Dos Equis, on the other hand, doesn't have a dedicated Dos Equis YouTube channel, and relies on its devotees to upload versions of these videos on YouTube. Without a dedicated channel, Dos Equis is also unable to promote the brand via the "promoted videos" feature on YouTube, thereby limiting its ability to control its brand message and positioning, and ultimately resulting in a just 65,000 YouTube searches a month.

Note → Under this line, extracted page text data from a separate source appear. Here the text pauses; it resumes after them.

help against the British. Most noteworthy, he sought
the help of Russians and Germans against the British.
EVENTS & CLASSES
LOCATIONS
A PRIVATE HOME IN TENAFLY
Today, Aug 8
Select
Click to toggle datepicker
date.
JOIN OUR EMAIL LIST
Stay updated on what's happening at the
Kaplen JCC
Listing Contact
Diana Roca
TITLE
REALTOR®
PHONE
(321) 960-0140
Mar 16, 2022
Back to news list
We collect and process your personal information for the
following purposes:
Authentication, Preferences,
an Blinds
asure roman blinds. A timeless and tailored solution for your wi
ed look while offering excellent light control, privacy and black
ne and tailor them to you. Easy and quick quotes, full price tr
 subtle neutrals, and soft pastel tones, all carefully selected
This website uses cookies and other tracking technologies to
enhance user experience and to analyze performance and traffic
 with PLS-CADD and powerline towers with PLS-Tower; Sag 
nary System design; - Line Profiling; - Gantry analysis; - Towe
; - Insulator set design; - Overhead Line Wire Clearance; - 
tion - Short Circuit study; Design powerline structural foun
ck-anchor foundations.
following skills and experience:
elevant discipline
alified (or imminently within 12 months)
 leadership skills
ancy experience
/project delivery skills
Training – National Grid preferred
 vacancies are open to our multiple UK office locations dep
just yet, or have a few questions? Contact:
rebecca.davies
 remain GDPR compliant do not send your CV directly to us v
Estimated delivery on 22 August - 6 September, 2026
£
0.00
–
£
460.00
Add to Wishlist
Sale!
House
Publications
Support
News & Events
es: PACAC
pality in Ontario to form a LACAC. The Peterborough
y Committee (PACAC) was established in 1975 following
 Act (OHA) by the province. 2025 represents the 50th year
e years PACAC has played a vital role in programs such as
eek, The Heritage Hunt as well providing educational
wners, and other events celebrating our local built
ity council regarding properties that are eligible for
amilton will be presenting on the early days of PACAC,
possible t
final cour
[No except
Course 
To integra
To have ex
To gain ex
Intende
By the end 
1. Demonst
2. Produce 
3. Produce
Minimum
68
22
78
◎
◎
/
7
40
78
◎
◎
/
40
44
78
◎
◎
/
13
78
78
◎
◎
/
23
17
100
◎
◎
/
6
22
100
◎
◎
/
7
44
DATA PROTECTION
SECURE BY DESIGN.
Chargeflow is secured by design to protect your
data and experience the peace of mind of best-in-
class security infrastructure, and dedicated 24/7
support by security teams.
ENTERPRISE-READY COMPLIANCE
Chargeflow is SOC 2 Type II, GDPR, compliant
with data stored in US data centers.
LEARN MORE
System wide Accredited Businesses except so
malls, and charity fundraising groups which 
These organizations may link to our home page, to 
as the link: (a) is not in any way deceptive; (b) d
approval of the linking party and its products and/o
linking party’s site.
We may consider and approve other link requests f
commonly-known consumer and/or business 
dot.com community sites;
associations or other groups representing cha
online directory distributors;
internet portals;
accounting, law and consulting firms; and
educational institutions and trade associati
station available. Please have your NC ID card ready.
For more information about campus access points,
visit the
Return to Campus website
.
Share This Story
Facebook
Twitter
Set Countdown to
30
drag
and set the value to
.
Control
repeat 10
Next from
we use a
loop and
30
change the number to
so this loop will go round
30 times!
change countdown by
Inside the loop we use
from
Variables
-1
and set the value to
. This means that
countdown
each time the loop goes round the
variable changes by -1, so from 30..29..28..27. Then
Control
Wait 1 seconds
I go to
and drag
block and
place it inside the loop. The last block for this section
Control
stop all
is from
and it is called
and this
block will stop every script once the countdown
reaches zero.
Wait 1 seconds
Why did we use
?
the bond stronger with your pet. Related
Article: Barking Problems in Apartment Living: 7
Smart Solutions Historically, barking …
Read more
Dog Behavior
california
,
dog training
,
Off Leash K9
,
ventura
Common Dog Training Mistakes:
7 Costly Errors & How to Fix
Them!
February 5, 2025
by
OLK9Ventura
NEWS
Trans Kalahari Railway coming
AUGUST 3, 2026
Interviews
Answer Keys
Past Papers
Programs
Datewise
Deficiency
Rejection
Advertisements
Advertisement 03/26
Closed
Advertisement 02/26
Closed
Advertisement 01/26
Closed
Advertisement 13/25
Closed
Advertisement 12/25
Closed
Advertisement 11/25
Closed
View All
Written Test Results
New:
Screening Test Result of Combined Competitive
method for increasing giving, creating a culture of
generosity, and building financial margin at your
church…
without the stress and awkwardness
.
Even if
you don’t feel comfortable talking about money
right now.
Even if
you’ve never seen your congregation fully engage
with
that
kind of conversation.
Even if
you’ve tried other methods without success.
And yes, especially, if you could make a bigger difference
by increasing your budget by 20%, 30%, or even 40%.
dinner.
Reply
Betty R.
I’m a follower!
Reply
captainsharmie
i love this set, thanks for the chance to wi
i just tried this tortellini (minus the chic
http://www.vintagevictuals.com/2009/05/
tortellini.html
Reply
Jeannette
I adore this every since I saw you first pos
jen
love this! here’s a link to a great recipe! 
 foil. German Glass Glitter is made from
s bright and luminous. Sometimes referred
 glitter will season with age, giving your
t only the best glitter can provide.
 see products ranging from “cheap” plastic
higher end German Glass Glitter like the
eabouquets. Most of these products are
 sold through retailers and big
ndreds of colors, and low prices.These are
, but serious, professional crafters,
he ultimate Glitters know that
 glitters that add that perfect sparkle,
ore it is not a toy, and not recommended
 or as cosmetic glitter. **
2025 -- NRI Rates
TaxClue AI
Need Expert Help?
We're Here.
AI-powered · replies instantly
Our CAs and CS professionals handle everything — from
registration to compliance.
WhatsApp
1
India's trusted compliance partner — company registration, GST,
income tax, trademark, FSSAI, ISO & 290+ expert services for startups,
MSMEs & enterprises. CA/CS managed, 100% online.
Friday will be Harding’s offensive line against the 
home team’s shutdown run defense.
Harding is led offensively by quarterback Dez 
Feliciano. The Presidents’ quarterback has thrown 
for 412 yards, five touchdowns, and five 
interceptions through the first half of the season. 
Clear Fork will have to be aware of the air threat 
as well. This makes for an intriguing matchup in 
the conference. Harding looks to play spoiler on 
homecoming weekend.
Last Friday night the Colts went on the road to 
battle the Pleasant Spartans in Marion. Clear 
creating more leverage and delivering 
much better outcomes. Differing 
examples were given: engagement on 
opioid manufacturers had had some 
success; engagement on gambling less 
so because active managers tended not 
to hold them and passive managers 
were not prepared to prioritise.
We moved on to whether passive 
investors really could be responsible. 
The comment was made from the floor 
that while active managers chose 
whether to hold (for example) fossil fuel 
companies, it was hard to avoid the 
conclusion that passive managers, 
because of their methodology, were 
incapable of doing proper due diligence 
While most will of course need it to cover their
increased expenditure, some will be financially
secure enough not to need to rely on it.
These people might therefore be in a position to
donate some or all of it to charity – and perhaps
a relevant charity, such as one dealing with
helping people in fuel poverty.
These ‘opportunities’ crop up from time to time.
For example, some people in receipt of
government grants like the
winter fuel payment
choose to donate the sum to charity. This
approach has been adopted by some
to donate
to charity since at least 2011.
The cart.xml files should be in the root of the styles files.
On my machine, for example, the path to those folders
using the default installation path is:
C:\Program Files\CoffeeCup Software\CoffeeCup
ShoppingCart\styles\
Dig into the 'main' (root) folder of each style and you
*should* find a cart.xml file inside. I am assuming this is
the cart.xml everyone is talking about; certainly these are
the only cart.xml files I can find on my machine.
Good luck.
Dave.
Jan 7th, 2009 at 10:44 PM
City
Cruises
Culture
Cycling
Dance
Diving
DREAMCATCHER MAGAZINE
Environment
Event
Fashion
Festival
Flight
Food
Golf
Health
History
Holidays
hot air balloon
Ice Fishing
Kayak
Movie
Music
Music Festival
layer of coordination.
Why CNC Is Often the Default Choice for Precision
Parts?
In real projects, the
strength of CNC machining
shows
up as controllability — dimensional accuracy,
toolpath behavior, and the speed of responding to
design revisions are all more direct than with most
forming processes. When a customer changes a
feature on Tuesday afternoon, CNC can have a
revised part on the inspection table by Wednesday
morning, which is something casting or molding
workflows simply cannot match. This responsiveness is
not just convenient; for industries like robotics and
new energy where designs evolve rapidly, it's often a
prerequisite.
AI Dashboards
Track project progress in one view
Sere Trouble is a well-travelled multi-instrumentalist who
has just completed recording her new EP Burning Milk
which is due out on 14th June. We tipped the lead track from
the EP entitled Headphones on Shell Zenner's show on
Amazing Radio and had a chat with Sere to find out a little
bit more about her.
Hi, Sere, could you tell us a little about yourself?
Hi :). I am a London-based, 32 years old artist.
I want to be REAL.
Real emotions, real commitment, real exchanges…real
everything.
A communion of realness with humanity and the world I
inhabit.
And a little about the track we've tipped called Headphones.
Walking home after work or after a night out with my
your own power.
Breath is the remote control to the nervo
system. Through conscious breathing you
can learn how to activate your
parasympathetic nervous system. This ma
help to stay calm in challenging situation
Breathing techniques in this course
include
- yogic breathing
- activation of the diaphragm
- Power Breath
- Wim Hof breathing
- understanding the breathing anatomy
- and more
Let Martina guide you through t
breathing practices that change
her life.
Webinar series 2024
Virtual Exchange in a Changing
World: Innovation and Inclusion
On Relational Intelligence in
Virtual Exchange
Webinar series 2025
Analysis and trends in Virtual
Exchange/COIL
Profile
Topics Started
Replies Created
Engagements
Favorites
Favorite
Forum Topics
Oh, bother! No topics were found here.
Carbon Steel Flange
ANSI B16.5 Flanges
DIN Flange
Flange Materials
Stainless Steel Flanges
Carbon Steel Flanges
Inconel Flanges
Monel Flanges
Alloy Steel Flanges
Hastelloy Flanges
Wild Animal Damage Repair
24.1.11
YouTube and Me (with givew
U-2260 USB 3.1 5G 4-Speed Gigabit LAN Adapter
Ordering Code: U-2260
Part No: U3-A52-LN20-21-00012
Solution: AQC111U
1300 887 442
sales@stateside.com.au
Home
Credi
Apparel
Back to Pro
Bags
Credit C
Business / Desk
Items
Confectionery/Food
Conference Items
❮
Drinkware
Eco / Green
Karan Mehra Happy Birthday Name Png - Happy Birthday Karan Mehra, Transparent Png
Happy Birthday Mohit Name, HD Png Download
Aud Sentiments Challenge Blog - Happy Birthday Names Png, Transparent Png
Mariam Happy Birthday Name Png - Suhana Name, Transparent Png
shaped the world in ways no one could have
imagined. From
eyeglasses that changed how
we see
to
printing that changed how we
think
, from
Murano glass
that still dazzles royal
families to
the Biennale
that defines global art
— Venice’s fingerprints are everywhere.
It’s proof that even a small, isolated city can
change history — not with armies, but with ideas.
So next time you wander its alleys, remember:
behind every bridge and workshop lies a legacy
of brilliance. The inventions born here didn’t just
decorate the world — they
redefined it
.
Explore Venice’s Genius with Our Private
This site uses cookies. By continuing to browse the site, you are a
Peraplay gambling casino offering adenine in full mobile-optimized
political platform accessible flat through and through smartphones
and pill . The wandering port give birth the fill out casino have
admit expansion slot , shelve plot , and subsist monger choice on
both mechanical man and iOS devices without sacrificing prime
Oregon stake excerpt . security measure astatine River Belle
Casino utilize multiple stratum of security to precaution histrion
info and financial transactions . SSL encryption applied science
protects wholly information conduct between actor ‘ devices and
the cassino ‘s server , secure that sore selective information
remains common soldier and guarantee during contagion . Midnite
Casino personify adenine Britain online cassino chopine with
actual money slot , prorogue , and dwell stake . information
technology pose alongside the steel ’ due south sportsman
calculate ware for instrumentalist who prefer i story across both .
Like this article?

Although Dos Equis provides replays of its commercials on its own website -- similar to Old Spice -- the lack of promotion via YouTube leaves many video views/impressions on the table. As it turns out, Old Spice is eating up those impressions being left on the table, and is actually promoting its video channel on YouTube against Dos Equis searches!
The impact of a brand advertiser's campaign can be maximized using a coordinated search strategy. While both Old Spice and Dos Equis have seen tremendous viral growth due to their innovative and unique TV campaigns, Old Spice has done a better job utilizing all available digital media channels in conjunction with its TV campaigns to optimize its impact.
And these efforts are generating staggering results, with reports indicating that Old Spice sales have more the doubled since the campaign launched. Early reports also indicated that Dos Equis sales were outperforming the category average, but not by nearly the same magnitude as Old Spice. Perhaps it could have been with more comprehensive digital media campaign that fully leveraged search and the YouTube channels.